Your objective — Copy every line of the records exactly, without including the images.

BEGIN Given entries

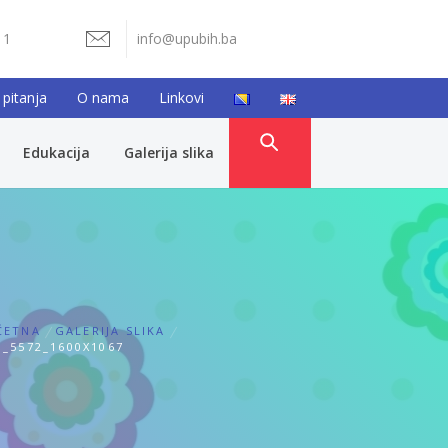
11
info@upubih.ba
 pitanja
O nama
Linkovi
Edukacija
Galerija slika
ČETNA
GALERIJA SLIKA
_5572_1600X1067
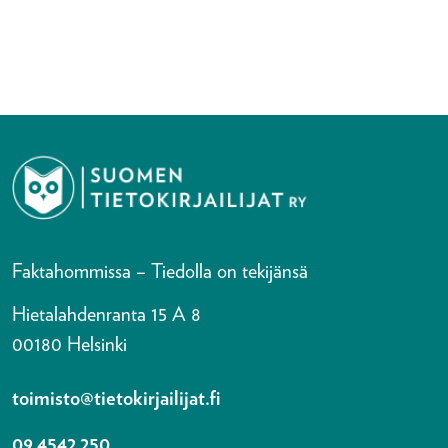
Faktahommissa – Tiedolla on tekijänsä
Hietalahdenranta 15 A 8
00180 Helsinki
toimisto@tietokirjailijat.fi
09 4542 250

END Given entries

Solution for this task —
11
info@upubih.ba
 pitanja
O nama
Linkovi
Edukacija
Galerija slika
ČETNA
GALERIJA SLIKA
_5572_1600X1067
Faktahommissa – Tiedolla on tekijänsä
Hietalahdenranta 15 A 8
00180 Helsinki
toimisto@tietokirjailijat.fi
09 4542 250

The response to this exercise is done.